Recast the records from the line with "city: Saint-Alban" up to and including the line with "longitude: -2.9626" as a two-column CSV with the headers field and value, one row per line. Put each entry in its own quoted field and replace any line breaks with spaces.

##### Records provided

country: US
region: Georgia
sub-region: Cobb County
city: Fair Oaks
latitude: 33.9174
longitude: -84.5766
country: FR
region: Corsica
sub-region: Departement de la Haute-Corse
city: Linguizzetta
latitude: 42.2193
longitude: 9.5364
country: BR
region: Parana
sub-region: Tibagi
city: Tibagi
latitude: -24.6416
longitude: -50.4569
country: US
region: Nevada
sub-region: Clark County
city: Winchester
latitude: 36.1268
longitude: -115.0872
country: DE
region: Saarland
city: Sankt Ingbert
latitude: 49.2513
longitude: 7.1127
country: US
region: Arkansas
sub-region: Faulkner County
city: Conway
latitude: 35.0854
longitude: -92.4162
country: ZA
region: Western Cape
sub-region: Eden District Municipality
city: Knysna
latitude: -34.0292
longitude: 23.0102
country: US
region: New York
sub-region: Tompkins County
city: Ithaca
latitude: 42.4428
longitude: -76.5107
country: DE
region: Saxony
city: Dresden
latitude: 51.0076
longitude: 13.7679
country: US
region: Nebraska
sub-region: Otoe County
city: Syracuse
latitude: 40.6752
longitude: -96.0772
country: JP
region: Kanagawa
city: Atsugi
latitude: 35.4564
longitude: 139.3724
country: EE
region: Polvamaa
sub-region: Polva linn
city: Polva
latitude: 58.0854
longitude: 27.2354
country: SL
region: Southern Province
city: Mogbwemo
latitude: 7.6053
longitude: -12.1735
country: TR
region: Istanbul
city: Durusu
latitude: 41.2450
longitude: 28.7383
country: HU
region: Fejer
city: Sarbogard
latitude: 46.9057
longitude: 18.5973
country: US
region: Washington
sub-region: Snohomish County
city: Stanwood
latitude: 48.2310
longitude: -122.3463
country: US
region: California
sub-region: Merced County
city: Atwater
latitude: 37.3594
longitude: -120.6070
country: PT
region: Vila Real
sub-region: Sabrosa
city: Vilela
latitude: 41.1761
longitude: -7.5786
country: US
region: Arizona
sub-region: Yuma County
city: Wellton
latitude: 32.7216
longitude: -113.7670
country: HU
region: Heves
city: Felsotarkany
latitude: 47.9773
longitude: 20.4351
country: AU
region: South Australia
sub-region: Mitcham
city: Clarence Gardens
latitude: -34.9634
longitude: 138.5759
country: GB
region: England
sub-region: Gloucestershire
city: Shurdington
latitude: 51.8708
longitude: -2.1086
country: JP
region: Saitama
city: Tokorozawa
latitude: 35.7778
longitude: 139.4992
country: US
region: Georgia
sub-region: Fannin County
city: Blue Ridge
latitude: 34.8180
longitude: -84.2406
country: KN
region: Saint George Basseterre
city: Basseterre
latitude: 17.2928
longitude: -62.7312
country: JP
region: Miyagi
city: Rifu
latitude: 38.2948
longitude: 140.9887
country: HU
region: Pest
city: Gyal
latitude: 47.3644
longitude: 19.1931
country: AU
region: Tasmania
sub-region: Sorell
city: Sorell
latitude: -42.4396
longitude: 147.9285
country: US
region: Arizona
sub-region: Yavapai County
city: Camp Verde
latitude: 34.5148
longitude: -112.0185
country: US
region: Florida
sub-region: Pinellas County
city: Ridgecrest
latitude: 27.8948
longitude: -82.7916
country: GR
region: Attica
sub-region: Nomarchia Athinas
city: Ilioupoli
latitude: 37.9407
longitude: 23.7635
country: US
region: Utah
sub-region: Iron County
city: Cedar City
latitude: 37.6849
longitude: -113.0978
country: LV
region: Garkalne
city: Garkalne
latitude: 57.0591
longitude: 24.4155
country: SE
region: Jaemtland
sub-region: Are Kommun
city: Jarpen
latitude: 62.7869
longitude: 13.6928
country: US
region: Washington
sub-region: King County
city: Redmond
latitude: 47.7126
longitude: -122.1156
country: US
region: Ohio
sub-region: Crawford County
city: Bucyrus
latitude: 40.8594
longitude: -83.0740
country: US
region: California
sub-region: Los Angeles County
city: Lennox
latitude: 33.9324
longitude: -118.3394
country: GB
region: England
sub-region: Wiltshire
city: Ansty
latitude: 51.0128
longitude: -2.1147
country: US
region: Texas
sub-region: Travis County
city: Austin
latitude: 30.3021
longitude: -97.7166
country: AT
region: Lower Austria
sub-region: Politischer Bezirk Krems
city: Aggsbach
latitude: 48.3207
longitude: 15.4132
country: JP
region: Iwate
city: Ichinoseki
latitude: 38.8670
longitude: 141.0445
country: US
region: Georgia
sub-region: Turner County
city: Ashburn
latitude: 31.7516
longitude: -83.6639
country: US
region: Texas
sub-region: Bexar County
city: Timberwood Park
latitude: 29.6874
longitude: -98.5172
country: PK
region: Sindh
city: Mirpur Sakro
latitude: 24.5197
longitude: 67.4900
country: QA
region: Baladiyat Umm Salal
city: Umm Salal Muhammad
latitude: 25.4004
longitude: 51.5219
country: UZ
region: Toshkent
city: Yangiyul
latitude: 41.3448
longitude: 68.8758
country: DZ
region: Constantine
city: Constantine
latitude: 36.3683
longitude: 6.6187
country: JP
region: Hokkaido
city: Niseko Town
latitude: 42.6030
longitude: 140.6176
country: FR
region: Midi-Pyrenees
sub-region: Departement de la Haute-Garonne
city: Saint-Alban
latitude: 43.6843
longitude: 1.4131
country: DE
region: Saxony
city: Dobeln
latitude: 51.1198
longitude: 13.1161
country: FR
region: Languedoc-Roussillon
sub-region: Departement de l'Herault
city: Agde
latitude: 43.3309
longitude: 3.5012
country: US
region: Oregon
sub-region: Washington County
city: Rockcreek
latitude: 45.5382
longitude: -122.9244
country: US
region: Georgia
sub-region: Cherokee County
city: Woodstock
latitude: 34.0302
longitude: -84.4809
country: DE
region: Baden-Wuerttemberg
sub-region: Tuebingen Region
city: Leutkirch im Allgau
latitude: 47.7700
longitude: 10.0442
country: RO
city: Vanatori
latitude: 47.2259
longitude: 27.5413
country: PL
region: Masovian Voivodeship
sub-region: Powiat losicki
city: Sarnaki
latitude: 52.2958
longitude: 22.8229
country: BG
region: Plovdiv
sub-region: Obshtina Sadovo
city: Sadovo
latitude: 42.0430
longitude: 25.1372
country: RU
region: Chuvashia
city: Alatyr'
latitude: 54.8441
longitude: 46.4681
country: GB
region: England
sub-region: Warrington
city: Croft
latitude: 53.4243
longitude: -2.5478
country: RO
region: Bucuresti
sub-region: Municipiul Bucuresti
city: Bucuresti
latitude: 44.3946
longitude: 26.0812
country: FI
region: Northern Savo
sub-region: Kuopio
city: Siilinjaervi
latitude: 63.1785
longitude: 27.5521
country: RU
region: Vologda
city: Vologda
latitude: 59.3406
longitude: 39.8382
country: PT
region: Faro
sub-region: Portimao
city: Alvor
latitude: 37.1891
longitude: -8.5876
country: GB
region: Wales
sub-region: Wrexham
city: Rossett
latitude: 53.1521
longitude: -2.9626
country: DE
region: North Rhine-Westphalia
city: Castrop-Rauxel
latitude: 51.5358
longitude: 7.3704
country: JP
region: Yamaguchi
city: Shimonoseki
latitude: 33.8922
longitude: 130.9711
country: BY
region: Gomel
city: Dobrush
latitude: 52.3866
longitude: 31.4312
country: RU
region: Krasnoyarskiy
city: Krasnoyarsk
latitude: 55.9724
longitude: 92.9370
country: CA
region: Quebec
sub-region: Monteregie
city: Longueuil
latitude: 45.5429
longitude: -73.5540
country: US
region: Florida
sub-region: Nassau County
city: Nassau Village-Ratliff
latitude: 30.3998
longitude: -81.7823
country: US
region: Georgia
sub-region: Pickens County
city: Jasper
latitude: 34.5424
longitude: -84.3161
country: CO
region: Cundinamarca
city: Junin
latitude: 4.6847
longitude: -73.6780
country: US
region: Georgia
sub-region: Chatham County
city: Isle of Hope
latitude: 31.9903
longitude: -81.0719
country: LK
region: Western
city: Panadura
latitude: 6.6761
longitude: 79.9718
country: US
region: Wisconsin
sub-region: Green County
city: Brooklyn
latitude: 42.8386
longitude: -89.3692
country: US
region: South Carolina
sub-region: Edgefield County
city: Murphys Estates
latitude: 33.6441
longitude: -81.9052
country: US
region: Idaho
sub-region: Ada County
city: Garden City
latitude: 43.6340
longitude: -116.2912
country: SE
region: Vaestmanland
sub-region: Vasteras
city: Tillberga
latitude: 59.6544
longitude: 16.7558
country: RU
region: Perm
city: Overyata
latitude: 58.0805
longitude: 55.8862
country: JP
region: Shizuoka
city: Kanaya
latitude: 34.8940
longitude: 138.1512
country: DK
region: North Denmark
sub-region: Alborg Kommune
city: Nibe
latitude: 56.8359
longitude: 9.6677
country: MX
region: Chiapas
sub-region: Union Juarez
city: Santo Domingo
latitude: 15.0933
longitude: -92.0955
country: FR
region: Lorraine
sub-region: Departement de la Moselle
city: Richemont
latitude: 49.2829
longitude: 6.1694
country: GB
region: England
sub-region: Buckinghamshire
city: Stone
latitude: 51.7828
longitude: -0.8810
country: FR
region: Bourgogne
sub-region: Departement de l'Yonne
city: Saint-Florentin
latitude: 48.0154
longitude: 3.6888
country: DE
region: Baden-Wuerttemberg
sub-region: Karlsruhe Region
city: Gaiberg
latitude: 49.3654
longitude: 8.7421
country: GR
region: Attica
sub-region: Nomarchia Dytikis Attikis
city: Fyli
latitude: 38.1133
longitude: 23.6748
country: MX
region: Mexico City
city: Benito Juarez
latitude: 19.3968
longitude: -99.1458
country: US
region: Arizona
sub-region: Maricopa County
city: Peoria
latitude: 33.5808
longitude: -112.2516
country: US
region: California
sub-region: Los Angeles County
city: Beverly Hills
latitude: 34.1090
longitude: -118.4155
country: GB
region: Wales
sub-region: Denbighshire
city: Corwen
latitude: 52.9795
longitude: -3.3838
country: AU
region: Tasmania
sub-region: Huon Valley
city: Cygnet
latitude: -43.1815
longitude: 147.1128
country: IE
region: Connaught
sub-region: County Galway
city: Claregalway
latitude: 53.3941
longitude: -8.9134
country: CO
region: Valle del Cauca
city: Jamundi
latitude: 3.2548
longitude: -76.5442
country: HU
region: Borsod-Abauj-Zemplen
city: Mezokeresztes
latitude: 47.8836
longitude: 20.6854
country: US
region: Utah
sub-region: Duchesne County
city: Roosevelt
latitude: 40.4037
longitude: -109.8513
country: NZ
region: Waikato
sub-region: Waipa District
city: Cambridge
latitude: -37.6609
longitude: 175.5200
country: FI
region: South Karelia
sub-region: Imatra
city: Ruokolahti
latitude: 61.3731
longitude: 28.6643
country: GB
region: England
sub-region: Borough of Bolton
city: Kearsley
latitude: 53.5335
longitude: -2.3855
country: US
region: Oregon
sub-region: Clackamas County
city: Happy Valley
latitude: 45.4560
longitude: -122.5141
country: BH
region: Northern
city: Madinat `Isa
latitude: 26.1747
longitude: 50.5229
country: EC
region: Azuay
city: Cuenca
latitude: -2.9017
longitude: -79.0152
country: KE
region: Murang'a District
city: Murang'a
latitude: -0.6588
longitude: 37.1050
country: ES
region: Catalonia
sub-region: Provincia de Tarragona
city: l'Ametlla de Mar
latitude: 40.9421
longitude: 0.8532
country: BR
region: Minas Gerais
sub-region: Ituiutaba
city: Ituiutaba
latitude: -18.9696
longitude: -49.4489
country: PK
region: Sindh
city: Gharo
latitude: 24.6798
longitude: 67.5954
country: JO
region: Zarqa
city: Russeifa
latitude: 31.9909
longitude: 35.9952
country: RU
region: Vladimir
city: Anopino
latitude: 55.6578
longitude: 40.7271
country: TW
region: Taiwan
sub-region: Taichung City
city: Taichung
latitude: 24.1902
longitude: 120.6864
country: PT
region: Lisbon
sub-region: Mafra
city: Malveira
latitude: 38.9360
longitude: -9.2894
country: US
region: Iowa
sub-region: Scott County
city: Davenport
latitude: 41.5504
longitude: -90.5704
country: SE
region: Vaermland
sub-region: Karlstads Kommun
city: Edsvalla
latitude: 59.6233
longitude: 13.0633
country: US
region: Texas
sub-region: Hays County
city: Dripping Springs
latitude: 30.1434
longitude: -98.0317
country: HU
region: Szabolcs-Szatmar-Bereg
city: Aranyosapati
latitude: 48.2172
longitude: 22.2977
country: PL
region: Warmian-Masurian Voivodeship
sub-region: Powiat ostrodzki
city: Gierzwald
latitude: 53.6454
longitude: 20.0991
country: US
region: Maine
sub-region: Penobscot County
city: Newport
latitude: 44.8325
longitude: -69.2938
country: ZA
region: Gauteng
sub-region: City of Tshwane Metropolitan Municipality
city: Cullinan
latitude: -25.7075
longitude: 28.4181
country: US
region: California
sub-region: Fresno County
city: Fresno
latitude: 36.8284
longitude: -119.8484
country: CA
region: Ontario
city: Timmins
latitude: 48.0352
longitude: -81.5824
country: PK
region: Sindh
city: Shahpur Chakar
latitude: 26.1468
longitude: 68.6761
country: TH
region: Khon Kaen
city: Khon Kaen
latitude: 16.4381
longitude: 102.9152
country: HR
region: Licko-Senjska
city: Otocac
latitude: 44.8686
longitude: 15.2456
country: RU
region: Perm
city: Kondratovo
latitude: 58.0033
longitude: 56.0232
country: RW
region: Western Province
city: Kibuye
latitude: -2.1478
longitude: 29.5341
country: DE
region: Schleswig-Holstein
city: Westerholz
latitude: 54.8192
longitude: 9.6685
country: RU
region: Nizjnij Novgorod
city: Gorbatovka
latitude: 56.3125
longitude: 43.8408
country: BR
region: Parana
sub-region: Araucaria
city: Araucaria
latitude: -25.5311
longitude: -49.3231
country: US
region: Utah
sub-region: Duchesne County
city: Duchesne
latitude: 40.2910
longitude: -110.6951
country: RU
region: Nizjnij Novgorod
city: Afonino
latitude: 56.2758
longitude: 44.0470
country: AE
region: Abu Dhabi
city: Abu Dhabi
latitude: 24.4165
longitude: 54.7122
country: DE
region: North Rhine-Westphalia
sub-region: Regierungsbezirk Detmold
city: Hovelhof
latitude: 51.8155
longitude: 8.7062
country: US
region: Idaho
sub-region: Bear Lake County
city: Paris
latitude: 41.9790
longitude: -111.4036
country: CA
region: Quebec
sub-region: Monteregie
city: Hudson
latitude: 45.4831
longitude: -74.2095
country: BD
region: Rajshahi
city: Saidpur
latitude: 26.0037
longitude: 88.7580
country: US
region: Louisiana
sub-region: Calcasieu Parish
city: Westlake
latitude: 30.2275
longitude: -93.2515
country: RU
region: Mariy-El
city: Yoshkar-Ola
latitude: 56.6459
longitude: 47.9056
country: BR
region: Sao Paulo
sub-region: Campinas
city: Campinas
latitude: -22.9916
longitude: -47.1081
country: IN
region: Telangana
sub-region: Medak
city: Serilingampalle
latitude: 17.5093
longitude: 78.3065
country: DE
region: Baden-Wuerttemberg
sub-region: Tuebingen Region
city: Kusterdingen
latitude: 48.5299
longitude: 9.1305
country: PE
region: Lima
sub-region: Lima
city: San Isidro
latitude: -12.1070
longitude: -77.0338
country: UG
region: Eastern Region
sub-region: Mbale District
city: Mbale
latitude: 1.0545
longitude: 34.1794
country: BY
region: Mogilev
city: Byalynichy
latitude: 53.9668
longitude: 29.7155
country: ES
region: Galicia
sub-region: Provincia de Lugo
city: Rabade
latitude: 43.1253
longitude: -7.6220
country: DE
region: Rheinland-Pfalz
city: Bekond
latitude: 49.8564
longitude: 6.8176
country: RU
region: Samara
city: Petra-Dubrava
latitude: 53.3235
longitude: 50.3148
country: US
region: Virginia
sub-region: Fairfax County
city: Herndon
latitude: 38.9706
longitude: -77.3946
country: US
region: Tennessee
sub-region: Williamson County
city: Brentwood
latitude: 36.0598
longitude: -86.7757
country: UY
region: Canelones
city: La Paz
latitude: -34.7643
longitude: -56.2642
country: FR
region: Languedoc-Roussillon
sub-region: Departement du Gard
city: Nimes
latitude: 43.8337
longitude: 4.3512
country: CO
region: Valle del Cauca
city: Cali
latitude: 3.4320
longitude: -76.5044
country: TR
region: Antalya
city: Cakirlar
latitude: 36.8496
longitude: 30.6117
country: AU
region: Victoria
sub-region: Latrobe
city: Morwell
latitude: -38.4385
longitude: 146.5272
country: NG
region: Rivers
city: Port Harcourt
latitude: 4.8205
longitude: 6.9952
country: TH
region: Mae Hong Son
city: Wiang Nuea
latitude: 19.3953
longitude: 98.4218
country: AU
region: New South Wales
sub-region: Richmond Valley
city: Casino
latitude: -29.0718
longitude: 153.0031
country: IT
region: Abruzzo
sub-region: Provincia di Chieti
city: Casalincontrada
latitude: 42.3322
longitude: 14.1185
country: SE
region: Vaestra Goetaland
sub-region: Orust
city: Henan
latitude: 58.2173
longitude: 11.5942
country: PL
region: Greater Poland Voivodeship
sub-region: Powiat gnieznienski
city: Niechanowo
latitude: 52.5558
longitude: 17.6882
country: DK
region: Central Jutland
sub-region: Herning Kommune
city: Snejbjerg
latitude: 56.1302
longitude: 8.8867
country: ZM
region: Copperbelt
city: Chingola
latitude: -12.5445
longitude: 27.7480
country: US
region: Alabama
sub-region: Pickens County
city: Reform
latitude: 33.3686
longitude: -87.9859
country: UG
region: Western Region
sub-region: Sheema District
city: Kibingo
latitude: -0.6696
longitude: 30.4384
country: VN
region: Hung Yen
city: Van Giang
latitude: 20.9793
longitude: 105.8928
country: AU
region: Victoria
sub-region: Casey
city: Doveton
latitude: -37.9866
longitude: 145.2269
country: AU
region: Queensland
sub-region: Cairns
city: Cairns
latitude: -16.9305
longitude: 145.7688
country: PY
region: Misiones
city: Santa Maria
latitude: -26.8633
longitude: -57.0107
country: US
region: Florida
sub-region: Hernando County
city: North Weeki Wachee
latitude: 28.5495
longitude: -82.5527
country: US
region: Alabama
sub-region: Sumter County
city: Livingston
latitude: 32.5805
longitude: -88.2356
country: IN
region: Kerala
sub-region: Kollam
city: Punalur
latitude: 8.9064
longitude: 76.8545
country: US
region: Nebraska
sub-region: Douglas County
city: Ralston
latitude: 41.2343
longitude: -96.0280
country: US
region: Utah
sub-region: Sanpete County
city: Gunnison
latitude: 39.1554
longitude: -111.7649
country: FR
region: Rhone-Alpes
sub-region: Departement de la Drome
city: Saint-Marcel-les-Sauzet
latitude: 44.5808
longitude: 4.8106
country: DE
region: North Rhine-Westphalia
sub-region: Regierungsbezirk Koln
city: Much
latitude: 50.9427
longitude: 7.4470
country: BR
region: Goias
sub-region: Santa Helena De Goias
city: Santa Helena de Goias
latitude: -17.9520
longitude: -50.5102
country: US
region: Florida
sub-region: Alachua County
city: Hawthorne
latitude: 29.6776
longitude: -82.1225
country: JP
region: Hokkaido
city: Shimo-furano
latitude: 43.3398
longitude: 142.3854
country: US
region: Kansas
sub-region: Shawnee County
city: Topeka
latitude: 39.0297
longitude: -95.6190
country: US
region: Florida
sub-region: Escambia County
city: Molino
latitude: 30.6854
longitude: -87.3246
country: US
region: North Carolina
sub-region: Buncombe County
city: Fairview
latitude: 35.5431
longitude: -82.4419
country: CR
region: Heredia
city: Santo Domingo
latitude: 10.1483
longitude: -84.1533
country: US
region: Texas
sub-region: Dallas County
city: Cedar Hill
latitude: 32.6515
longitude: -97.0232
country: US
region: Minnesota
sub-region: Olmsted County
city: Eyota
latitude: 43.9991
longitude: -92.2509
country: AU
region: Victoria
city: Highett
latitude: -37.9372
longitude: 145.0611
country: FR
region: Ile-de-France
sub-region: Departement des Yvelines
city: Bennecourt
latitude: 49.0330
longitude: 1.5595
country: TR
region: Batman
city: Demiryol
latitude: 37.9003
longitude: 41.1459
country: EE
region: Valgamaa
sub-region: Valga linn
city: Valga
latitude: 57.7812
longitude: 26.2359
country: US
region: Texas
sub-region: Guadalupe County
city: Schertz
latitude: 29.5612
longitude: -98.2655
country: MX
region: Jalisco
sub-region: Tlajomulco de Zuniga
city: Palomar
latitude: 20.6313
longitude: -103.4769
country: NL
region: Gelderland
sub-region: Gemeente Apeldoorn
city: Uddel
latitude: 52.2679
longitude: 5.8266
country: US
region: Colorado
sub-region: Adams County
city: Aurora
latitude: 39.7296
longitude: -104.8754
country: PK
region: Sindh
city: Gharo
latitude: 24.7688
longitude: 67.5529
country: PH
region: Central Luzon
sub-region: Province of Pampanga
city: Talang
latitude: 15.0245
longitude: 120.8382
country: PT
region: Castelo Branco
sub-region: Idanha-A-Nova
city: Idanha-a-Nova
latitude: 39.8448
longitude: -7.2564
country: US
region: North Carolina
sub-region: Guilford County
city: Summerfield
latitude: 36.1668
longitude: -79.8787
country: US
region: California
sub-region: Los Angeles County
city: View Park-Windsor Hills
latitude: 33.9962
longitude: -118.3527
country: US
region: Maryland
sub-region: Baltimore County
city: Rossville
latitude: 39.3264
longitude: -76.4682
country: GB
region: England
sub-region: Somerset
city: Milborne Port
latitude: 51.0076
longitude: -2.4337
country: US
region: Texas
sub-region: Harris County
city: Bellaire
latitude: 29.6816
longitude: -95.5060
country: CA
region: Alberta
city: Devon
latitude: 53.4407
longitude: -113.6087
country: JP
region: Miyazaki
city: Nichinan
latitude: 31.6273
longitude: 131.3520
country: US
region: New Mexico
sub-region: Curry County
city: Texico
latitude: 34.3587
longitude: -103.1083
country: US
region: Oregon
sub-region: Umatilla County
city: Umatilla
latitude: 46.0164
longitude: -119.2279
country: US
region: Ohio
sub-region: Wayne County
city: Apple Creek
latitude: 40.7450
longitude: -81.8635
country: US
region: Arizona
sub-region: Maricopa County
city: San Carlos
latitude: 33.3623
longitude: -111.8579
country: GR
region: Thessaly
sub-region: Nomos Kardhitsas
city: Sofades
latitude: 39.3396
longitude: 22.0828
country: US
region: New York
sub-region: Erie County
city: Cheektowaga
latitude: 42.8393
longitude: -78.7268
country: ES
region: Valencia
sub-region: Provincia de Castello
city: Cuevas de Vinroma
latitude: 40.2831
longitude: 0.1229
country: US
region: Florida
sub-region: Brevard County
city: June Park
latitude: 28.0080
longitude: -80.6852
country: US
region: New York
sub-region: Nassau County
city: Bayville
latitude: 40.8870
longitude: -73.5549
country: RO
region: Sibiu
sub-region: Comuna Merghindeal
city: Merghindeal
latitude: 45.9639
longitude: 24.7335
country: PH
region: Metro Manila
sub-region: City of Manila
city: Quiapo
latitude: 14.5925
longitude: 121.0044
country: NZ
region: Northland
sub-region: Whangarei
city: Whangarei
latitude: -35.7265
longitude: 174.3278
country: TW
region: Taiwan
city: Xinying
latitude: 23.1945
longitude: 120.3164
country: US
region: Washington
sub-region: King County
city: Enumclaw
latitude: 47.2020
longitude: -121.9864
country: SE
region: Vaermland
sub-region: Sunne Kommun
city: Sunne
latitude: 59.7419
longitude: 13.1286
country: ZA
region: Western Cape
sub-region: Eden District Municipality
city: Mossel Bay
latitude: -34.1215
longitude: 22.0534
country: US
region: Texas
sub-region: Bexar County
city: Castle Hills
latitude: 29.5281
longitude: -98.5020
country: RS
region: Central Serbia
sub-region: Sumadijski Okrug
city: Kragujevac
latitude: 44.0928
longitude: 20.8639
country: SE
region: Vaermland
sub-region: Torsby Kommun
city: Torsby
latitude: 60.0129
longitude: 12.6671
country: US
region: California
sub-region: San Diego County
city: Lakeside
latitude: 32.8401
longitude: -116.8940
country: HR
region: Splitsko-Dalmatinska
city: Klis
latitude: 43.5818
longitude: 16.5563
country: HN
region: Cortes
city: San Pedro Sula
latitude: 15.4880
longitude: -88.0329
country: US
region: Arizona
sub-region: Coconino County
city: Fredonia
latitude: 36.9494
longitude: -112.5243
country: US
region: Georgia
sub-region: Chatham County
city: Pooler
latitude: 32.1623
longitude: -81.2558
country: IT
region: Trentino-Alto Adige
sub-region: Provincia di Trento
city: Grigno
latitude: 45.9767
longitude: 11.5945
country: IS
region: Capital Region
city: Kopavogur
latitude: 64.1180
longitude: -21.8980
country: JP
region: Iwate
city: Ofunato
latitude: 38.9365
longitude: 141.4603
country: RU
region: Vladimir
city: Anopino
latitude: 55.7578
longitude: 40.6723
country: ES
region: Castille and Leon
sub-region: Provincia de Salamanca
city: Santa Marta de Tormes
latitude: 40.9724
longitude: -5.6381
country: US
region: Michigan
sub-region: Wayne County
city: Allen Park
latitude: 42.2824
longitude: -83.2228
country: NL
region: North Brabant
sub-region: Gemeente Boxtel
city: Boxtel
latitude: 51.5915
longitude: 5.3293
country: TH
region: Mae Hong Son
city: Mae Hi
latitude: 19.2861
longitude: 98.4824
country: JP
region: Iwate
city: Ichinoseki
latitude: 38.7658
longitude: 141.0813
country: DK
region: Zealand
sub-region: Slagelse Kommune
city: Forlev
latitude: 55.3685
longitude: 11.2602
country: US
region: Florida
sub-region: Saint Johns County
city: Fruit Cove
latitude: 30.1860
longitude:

##########

Exercise result:
field,value
"city:","Saint-Alban"
"latitude:","43.6843"
"longitude:","1.4131"
"country:","DE"
"region:","Saxony"
"city:","Dobeln"
"latitude:","51.1198"
"longitude:","13.1161"
"country:","FR"
"region:","Languedoc-Roussillon"
"sub-region:","Departement de l'Herault"
"city:","Agde"
"latitude:","43.3309"
"longitude:","3.5012"
"country:","US"
"region:","Oregon"
"sub-region:","Washington County"
"city:","Rockcreek"
"latitude:","45.5382"
"longitude:","-122.9244"
"country:","US"
"region:","Georgia"
"sub-region:","Cherokee County"
"city:","Woodstock"
"latitude:","34.0302"
"longitude:","-84.4809"
"country:","DE"
"region:","Baden-Wuerttemberg"
"sub-region:","Tuebingen Region"
"city:","Leutkirch im Allgau"
"latitude:","47.7700"
"longitude:","10.0442"
"country:","RO"
"city:","Vanatori"
"latitude:","47.2259"
"longitude:","27.5413"
"country:","PL"
"region:","Masovian Voivodeship"
"sub-region:","Powiat losicki"
"city:","Sarnaki"
"latitude:","52.2958"
"longitude:","22.8229"
"country:","BG"
"region:","Plovdiv"
"sub-region:","Obshtina Sadovo"
"city:","Sadovo"
"latitude:","42.0430"
"longitude:","25.1372"
"country:","RU"
"region:","Chuvashia"
"city:","Alatyr'"
"latitude:","54.8441"
"longitude:","46.4681"
"country:","GB"
"region:","England"
"sub-region:","Warrington"
"city:","Croft"
"latitude:","53.4243"
"longitude:","-2.5478"
"country:","RO"
"region:","Bucuresti"
"sub-region:","Municipiul Bucuresti"
"city:","Bucuresti"
"latitude:","44.3946"
"longitude:","26.0812"
"country:","FI"
"region:","Northern Savo"
"sub-region:","Kuopio"
"city:","Siilinjaervi"
"latitude:","63.1785"
"longitude:","27.5521"
"country:","RU"
"region:","Vologda"
"city:","Vologda"
"latitude:","59.3406"
"longitude:","39.8382"
"country:","PT"
"region:","Faro"
"sub-region:","Portimao"
"city:","Alvor"
"latitude:","37.1891"
"longitude:","-8.5876"
"country:","GB"
"region:","Wales"
"sub-region:","Wrexham"
"city:","Rossett"
"latitude:","53.1521"
"longitude:","-2.9626"